### Exercise material

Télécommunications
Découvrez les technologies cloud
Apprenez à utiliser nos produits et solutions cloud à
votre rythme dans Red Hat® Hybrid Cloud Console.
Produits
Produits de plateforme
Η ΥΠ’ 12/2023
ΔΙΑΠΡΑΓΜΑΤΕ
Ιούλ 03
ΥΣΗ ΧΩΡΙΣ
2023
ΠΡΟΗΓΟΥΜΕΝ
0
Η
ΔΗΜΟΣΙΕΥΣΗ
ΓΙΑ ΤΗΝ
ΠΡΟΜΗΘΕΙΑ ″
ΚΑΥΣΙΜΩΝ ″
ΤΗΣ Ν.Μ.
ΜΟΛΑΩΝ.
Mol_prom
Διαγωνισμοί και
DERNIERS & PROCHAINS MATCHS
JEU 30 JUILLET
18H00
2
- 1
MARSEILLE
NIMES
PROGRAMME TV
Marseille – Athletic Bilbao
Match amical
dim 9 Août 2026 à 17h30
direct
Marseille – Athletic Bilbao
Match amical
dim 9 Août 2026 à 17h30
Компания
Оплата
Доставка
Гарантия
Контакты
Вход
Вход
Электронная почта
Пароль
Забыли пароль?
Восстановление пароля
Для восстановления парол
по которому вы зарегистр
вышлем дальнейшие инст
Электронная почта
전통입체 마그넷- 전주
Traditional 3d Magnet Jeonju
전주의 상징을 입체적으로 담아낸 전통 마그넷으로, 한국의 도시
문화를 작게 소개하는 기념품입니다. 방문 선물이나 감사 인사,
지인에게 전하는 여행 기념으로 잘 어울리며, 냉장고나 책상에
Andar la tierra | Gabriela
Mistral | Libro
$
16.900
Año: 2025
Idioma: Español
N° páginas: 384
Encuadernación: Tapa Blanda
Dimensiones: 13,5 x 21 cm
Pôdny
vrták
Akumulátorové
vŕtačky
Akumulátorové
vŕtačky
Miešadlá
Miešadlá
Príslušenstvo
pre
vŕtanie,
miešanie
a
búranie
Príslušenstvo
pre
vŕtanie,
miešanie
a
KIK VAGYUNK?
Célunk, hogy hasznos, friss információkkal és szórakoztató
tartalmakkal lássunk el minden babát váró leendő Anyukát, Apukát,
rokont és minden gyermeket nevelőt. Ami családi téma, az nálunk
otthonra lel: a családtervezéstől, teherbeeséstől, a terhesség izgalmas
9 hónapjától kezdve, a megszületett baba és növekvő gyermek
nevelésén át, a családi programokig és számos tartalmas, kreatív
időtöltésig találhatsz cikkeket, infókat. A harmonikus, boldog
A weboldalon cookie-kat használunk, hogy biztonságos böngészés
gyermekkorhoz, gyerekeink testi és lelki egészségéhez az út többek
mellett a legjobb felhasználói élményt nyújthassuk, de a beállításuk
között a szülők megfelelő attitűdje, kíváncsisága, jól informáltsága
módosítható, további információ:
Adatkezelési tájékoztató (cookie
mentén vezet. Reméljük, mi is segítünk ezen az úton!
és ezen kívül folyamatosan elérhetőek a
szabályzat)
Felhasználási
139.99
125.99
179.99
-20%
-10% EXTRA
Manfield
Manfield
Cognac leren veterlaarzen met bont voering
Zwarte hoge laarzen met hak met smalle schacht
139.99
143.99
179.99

### What to produce
Extract the text of every item above, reproducing each line in its original order and wording.

### Response to the exercise
Télécommunications
Découvrez les technologies cloud
Apprenez à utiliser nos produits et solutions cloud à
votre rythme dans Red Hat® Hybrid Cloud Console.
Produits
Produits de plateforme
Η ΥΠ’ 12/2023
ΔΙΑΠΡΑΓΜΑΤΕ
Ιούλ 03
ΥΣΗ ΧΩΡΙΣ
2023
ΠΡΟΗΓΟΥΜΕΝ
0
Η
ΔΗΜΟΣΙΕΥΣΗ
ΓΙΑ ΤΗΝ
ΠΡΟΜΗΘΕΙΑ ″
ΚΑΥΣΙΜΩΝ ″
ΤΗΣ Ν.Μ.
ΜΟΛΑΩΝ.
Mol_prom
Διαγωνισμοί και
DERNIERS & PROCHAINS MATCHS
JEU 30 JUILLET
18H00
2
- 1
MARSEILLE
NIMES
PROGRAMME TV
Marseille – Athletic Bilbao
Match amical
dim 9 Août 2026 à 17h30
direct
Marseille – Athletic Bilbao
Match amical
dim 9 Août 2026 à 17h30
Компания
Оплата
Доставка
Гарантия
Контакты
Вход
Вход
Электронная почта
Пароль
Забыли пароль?
Восстановление пароля
Для восстановления парол
по которому вы зарегистр
вышлем дальнейшие инст
Электронная почта
전통입체 마그넷- 전주
Traditional 3d Magnet Jeonju
전주의 상징을 입체적으로 담아낸 전통 마그넷으로, 한국의 도시
문화를 작게 소개하는 기념품입니다. 방문 선물이나 감사 인사,
지인에게 전하는 여행 기념으로 잘 어울리며, 냉장고나 책상에
Andar la tierra | Gabriela
Mistral | Libro
$
16.900
Año: 2025
Idioma: Español
N° páginas: 384
Encuadernación: Tapa Blanda
Dimensiones: 13,5 x 21 cm
Pôdny
vrták
Akumulátorové
vŕtačky
Akumulátorové
vŕtačky
Miešadlá
Miešadlá
Príslušenstvo
pre
vŕtanie,
miešanie
a
búranie
Príslušenstvo
pre
vŕtanie,
miešanie
a
KIK VAGYUNK?
Célunk, hogy hasznos, friss információkkal és szórakoztató
tartalmakkal lássunk el minden babát váró leendő Anyukát, Apukát,
rokont és minden gyermeket nevelőt. Ami családi téma, az nálunk
otthonra lel: a családtervezéstől, teherbeeséstől, a terhesség izgalmas
9 hónapjától kezdve, a megszületett baba és növekvő gyermek
nevelésén át, a családi programokig és számos tartalmas, kreatív
időtöltésig találhatsz cikkeket, infókat. A harmonikus, boldog
A weboldalon cookie-kat használunk, hogy biztonságos böngészés
gyermekkorhoz, gyerekeink testi és lelki egészségéhez az út többek
mellett a legjobb felhasználói élményt nyújthassuk, de a beállításuk
között a szülők megfelelő attitűdje, kíváncsisága, jól informáltsága
módosítható, további információ:
Adatkezelési tájékoztató (cookie
mentén vezet. Reméljük, mi is segítünk ezen az úton!
és ezen kívül folyamatosan elérhetőek a
szabályzat)
Felhasználási
139.99
125.99
179.99
-20%
-10% EXTRA
Manfield
Manfield
Cognac leren veterlaarzen met bont voering
Zwarte hoge laarzen met hak met smalle schacht
139.99
143.99
179.99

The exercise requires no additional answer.